Not every game is my personal domain. Many moons ago we acquired an alt-version of Parker Brothers’ famous Sorry based on Dreamworks’ Madagascar that replaces the bland, interchangeable pawns with the animal avatars of Stiller, Schwimmer, Rock, Bonnie Hunt, and the various penguin-voice guys. In a game where cunning and chicanery are often no match for simplified gamesmanship or sheer luck, I can get beaten as easily as any kindergarten kid. Kudos to Anne for winning that face-off and keeping me humble, though I insist for the record that the final, luckiest card she drew from the deck was flat-out unfair. But we had fun together regardless of who came out ahead.
Sorry Madagascar has its own opportunities for conflict that can get ugly if players aren’t equipped to keep things in perspective. Beyond the winding paths and the cards that determine everyone’s fate, ultimately all players are on the same board, agreeing to the same rules laid down from above by the original makers, getting along on a certain level even when two players disagree with each other. You’re all working from the same rule book. As soon as someone decides their own made-up rules are better and refuses to cooperate, game night goes off the rails and leaves everyone some combination of bitter and bored.
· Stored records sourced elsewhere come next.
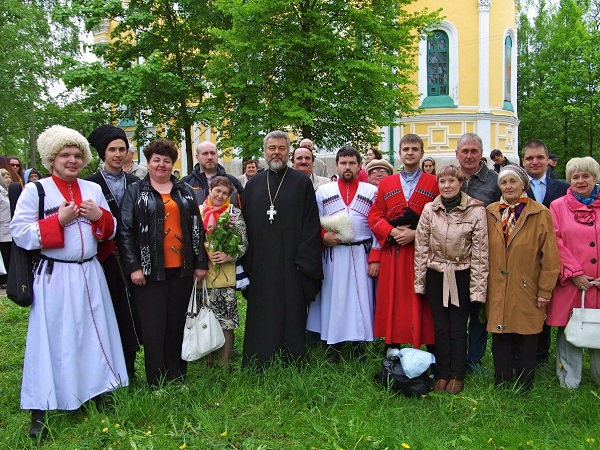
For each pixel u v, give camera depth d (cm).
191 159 1817
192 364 512
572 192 457
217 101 1456
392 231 479
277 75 1388
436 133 2128
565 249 444
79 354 388
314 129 1443
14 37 2434
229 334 487
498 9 2134
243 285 495
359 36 1346
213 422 377
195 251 446
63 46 2639
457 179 441
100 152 455
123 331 445
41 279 379
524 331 430
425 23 1512
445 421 385
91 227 396
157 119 1792
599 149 2717
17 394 445
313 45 1308
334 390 432
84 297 392
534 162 500
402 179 489
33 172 1010
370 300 510
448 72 2134
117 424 370
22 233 372
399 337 484
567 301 443
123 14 1723
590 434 365
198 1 1686
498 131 2180
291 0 1265
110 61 1811
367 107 1373
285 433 372
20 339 598
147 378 439
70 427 379
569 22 2794
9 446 359
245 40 1328
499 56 2158
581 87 2403
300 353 480
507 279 433
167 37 1773
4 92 2483
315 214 493
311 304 533
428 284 452
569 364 448
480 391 436
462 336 443
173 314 440
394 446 347
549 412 394
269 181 498
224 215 462
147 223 426
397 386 430
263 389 430
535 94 2831
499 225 438
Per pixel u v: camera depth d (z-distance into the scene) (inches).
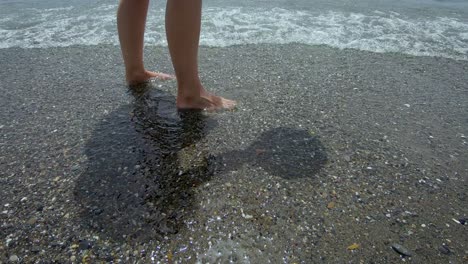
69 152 39.7
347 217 31.4
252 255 27.9
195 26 41.7
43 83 55.8
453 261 27.4
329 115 46.7
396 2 98.7
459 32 77.4
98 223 30.6
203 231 29.9
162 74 56.7
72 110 48.1
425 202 33.2
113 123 45.0
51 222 30.8
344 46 70.2
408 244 28.8
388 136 42.8
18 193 34.0
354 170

No pun intended.
The Goldens have bounced back and forth between other activities this week — both Addams Family movies, Pee-Wee’s Big Adventure, a bit of Arkham Origins (which he finished months ago and then lent to me), and just some hanging around and chatting and chatting and chatting. We try to keep the lines of communication open while he’s up at his place, but our conversations expand exponentially in person. Thankfully we’re not too old or stodgy for our college kid yet, and we’re grateful that we can still talk openly, compare notes, keep on the same page about a lot of other things despite little negotiable differences in interests or politics or temperaments or whatever.
This renewed family synergy should hopefully come in handy over the next week as we venture forth on our annual vacation, for which we’ll be flying instead of road-tripping for once, and for which my son will be tagging along with us after a two-road-trip hiatus. I’m aware that a large demonstration took place Thursday night down the street from the hotel where we’ll be staying. We’ve also been made aware that, thanks to internecine squabbles among assorted government sects, neighborhood safety levels in recent years had already dipped a tad even before July 2016 launched its campaign to become Worst Month of the Year. I can’t help noticing our friends and family have been replacing their usual well-wishing “Have fun!” with the less encouraging “Be safe!” as if we’re going on a mission trip into darkest corners instead of on a fun family getaway.
Wherever our journey takes us over the next several days, here’s hoping our encounters are filled more with folks willing to share the Start-to-Finish path in peace than with folks who want to kick over the board, crumple up the rules, lose the pieces, snap the rubber bands, and stuff all the play money into their own pockets. Selfish, bullying players are the worst like that.